I was turned off in the very first opening remarks by Moyers when I read: “(Goldstone undertook his mission)…after years of Hamas militants firing their missiles from the Gaza strip into southern Israel. Israel retaliated last December.” That’s such a blatantly political and utterly ignorant statement, lacking in historical context and present reality, as to render the entire program suspect.
And my later complete read confirmed my suspicion. Goldstone is a decent man, but did he (or Moyers) ever mention the theft of the Palestinians’ land in 1947? the fact that most Gazans are refugees in their own homeland, many of them from the very towns over which Moyers and Goldstone cry crocodile tears? Did either ever mention the word “occupation,” much less “illegal, decades-long occupation of a victimized people by a people who were once victims themselves”?
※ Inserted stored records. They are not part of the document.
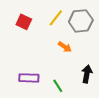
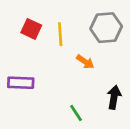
yellow line: (56, 18) -> (60, 34), moved, turned -42
purple rectangle: (29, 78) -> (21, 83), moved

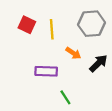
purple rectangle: (21, 83) -> (46, 71), moved
black arrow: (114, 97) -> (98, 63), moved, turned 36

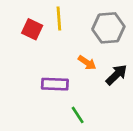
yellow line: (52, 29) -> (59, 19), moved

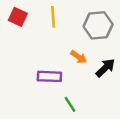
red square: (32, 29) -> (18, 17), moved

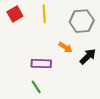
red square: (18, 17) -> (15, 14), turned 35
green line: (70, 104) -> (36, 87), moved

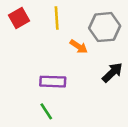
orange arrow: (66, 47) -> (79, 47), moved

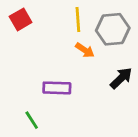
yellow line: (57, 18) -> (78, 19), moved
green line: (46, 111) -> (32, 120), moved

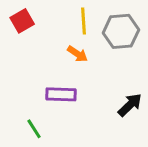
orange arrow: (85, 50) -> (77, 54), moved
black arrow: (121, 78) -> (130, 105), moved

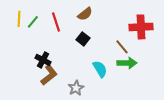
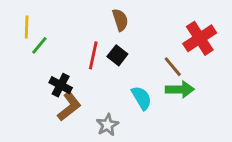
brown semicircle: (85, 14) -> (120, 20), turned -70
green line: (33, 22) -> (39, 45), moved
red line: (56, 22) -> (93, 55), moved, turned 30
red cross: (141, 27) -> (200, 38), turned -30

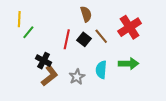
red cross: (200, 38) -> (130, 27), moved
brown line: (173, 67) -> (101, 36), moved
cyan semicircle: (142, 98) -> (101, 70), turned -144
gray star: (107, 125) -> (77, 77), moved

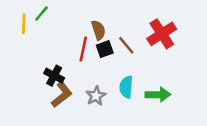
brown semicircle: (86, 14) -> (98, 30), moved
green line: (28, 32) -> (41, 14), moved
black square: (84, 39) -> (105, 49), turned 32
green arrow: (129, 64) -> (158, 95), moved

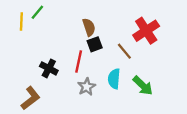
brown line: (126, 45) -> (124, 51), moved
red line: (83, 49) -> (79, 62), moved
brown L-shape: (62, 95) -> (31, 98), moved
green arrow: (158, 95) -> (143, 86), turned 45

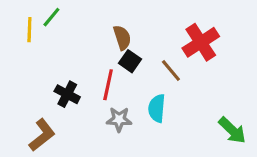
black square: (95, 44) -> (130, 61), turned -35
green arrow: (143, 86) -> (232, 130), moved
gray star: (87, 87) -> (119, 119), turned 30

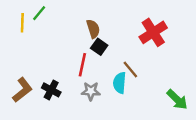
brown line: (171, 71) -> (130, 70), moved
black cross: (67, 94) -> (51, 90), moved
brown L-shape: (42, 135) -> (22, 90), moved

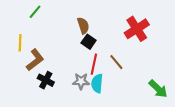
yellow line: (22, 23) -> (20, 43), moved
red line: (82, 65) -> (94, 64), moved
cyan semicircle: (120, 83) -> (97, 83), moved
brown L-shape: (22, 90) -> (35, 60), moved

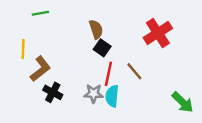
green line: (35, 12) -> (40, 13), turned 40

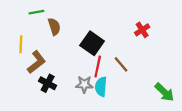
brown semicircle: (96, 29) -> (54, 27), moved
red cross: (158, 33) -> (142, 30), size x0.6
black square: (102, 48) -> (92, 43), size x1.5

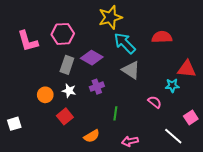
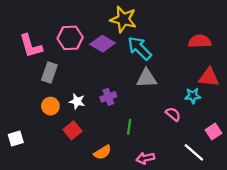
yellow star: (110, 17) -> (123, 19), turned 30
red semicircle: (162, 37) -> (200, 41), moved
purple diamond: (92, 58) -> (103, 44), moved
gray rectangle: (67, 65) -> (49, 73), moved
gray triangle: (131, 70) -> (146, 78), turned -36

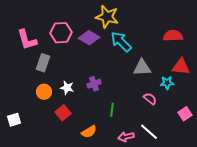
gray triangle: (146, 78) -> (142, 68), moved
white line: (194, 152) -> (149, 132), moved

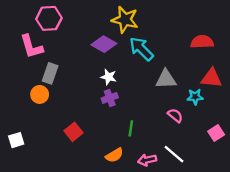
pink hexagon: (61, 33) -> (49, 18), moved
white star: (67, 88) -> (109, 77), moved
orange circle: (44, 92) -> (40, 94), moved
orange semicircle: (89, 132) -> (114, 155), moved

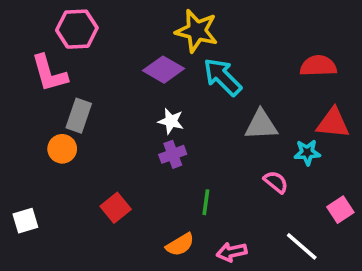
white line: (174, 154) -> (302, 246), moved

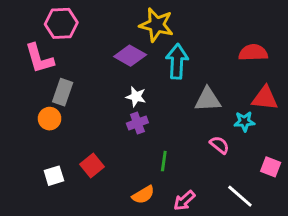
cyan arrow: (222, 77) -> (177, 61), turned 48
pink square: (340, 210) -> (271, 167), turned -36
white square: (25, 221) -> (54, 176), moved
pink arrow: (232, 252) -> (184, 201), turned -30

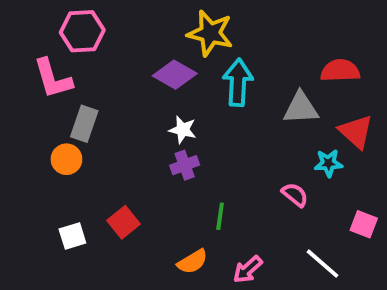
red triangle: (265, 98) -> (356, 132), turned 36
gray triangle: (208, 100) -> (301, 108), moved

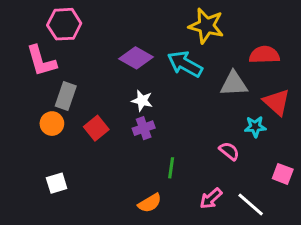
yellow star: (210, 33) -> (206, 26), moved
cyan arrow: (238, 82) -> (185, 64), turned -64
red square: (124, 222) -> (96, 128), moved
pink arrow: (248, 269) -> (211, 198), moved

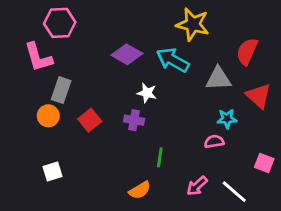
red semicircle: (264, 55) -> (247, 51), turned -64
white star: (142, 101) -> (147, 93), moved
cyan star: (255, 127) -> (227, 119), moved
purple cross: (144, 128) -> (134, 120), turned 30
pink semicircle: (229, 151) -> (214, 142), turned -48

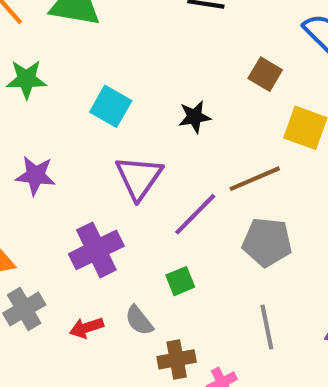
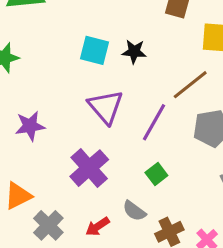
cyan square: (111, 106) -> (94, 50), moved
black star: (195, 117) -> (134, 52), turned 30

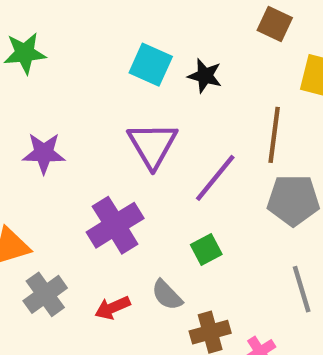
brown line: (190, 85) -> (274, 135), turned -54

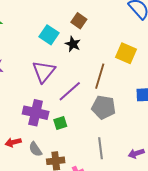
brown square: (275, 24) -> (79, 21), moved
purple cross: (115, 225) -> (36, 113), moved, turned 35
gray semicircle: (167, 295) -> (35, 149), moved

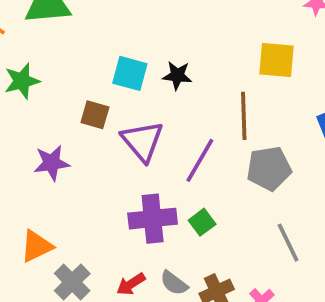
brown square: (79, 21) -> (95, 115), moved

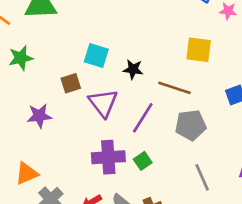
black star: (177, 75) -> (133, 69), moved
brown square: (95, 115) -> (71, 83), turned -36
brown line: (244, 116) -> (174, 88), turned -72

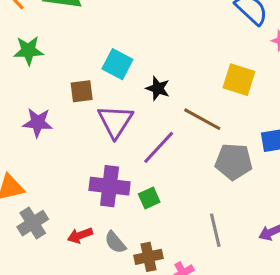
gray pentagon: (191, 125) -> (234, 162), moved

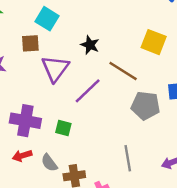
cyan square: (117, 64) -> (47, 19), moved
purple cross: (110, 186) -> (25, 121), moved
green square: (149, 198) -> (63, 128), moved, turned 35

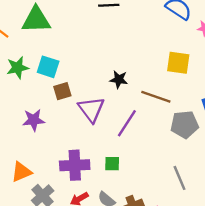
cyan square: (47, 19) -> (48, 67), moved

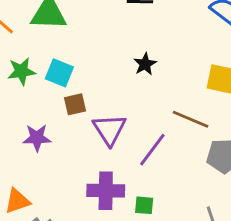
black star: (119, 79) -> (145, 64), moved, turned 30
green square: (112, 164) -> (144, 205), moved
purple cross: (75, 165) -> (106, 191), moved

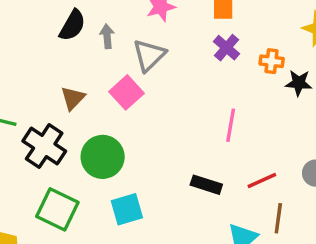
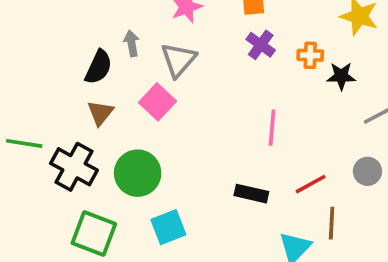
black semicircle: (72, 25) -> (99, 67), moved

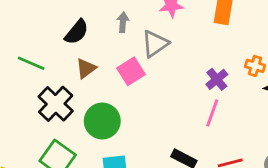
purple cross: (261, 45) -> (217, 79), moved
black semicircle: (99, 67) -> (77, 32), moved
green line: (24, 143) -> (31, 63), moved

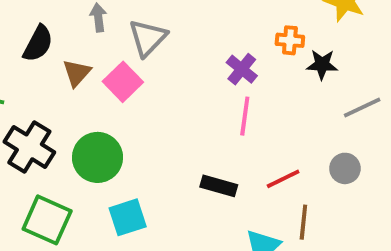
brown triangle: (86, 68) -> (77, 73), moved

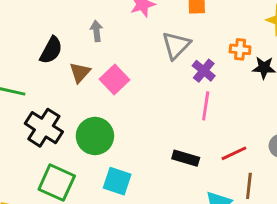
gray triangle: (148, 38) -> (176, 45), moved
cyan square: (128, 217) -> (117, 181), turned 36

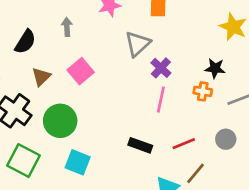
orange cross: (240, 49) -> (203, 91), moved
brown triangle: (80, 72) -> (41, 77), moved
brown line: (249, 186) -> (195, 173), turned 30

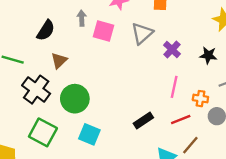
purple cross: (161, 68) -> (172, 50), moved
pink square: (81, 71) -> (103, 31), moved, turned -35
orange cross: (203, 91) -> (200, 99), moved
pink line: (161, 100) -> (174, 87), moved
black rectangle: (140, 145) -> (143, 120), turned -54

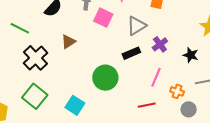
brown triangle: (59, 61) -> (68, 42), moved
green circle: (75, 99) -> (105, 78), moved
red line: (181, 119) -> (147, 105), moved
black rectangle: (143, 120) -> (131, 53), moved

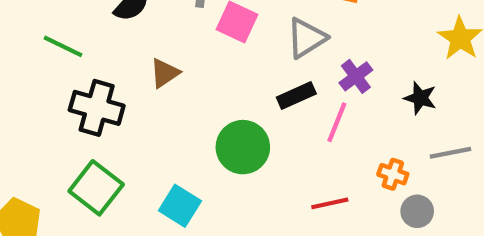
black cross: (36, 58) -> (97, 108), turned -30
pink line: (156, 77) -> (337, 122), moved

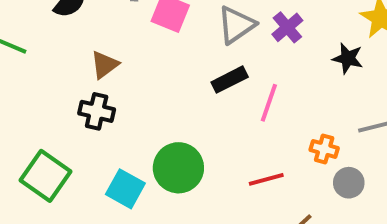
purple cross: (356, 76) -> (287, 27), moved
black star: (420, 98) -> (348, 58), moved
black cross: (97, 108) -> (97, 111), moved, size x0.7
green circle: (243, 147) -> (178, 168), moved

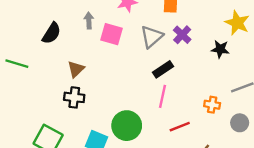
black rectangle: (230, 80) -> (163, 69), moved
pink line: (269, 103) -> (162, 96), moved
gray circle: (349, 183) -> (240, 123), moved

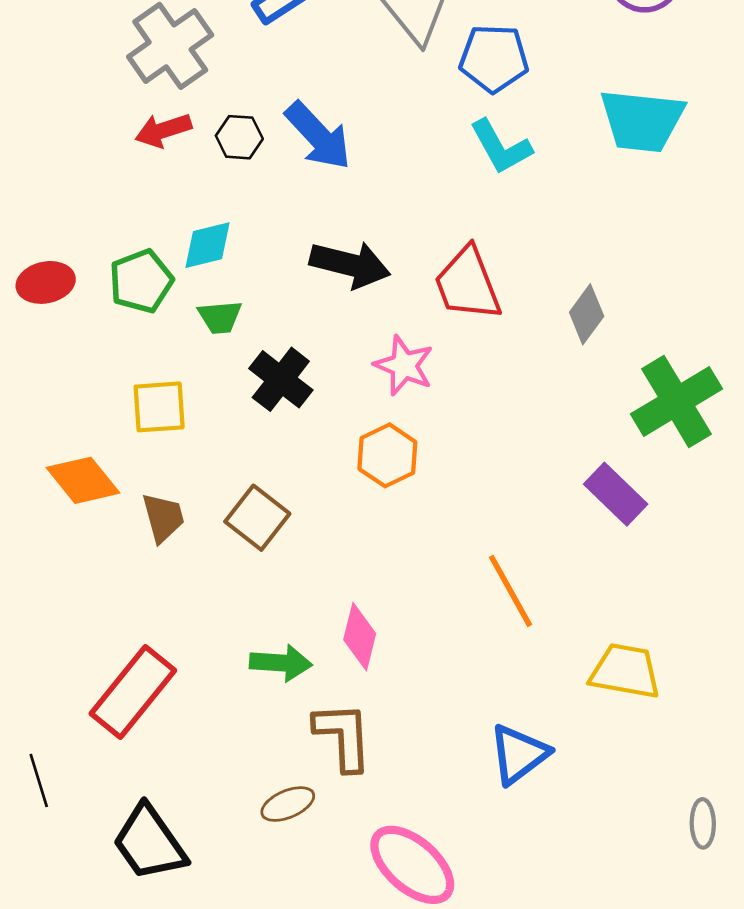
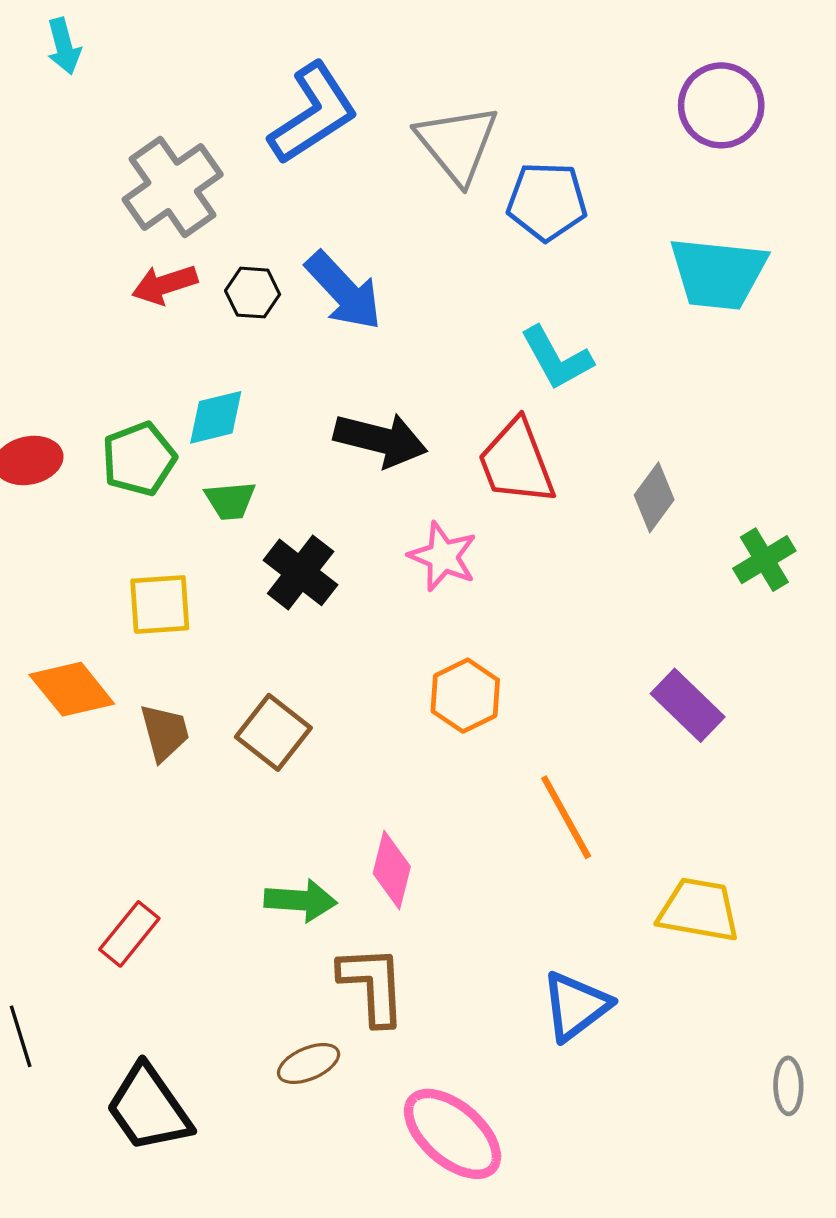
cyan L-shape: (501, 147) -> (556, 358), moved
green cross: (676, 401) -> (764, 560), moved, size x0.6
orange hexagon: (387, 455) -> (465, 696), moved
red rectangle: (133, 692) -> (129, 934), size x0.6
I stand by my comments and think that Mr. Wall is misguided here. I’m puzzled, because I typically read Mr. Wall’s essays with anticipation, rapt attention and concurrence.
I quite agree with Jim’s interpretation of this interview. For any viewer who did not already subscribe to the “progressive” (and fact-based) community’s analysis of the conflict, there would have been no conversion or transformation possible if Moyers had used our community’s vocabulary. Instead, Moyers allowed Goldstone to surgically disassemble the vitriolic and irrational arguments of the right, and in doing so, may have addressed the concerns of less informed viewers. Given the urgency of the situation on-the-ground and the size of the community that gets this right, we cannot afford to let orthodoxy get in the way of public efforts to expose the truth. Yes, the truth is also the theft of lands in 47 and ever since, the siege on Gaza, the breaking of the ceasefire by Israel, but the truth is also the recent findings of Goldstone and the need to use the report as a tool for education.
“MOYERS: Why do you think [Israel] bombed the infrastructure so thoroughly?
GOLDSTONE: We’ve found that the only logical reason is collective punishment against the people of Gaza for voting into power, Hamas, and a form of reprisal for the rocket attacks and mortar attacks on southern Israel.”
And what happened in Serbia?
“The NATO bombing of the Federal Republic of Yugoslavia during the Kosovo War is a topic whose legality and legitimacy has been challenged.[1][2] Critics, such as Noam Chomsky, have condemned NATO’s military campaign in Yugoslavia in general, and its bombing campaign in particular, which included the bombing of electricity and water supplies and television stations as well as military targets.[3][4] Supporters maintain that it brought to an end Serbian repression of Kosovo’s Albanian population. They argue that the bombing campaign hastened (or caused) the downfall of Slobodan Milošević’s Yugoslav government, which they see as responsible for the international isolation of Yugoslavia, many war crimes and gross human rights violations.”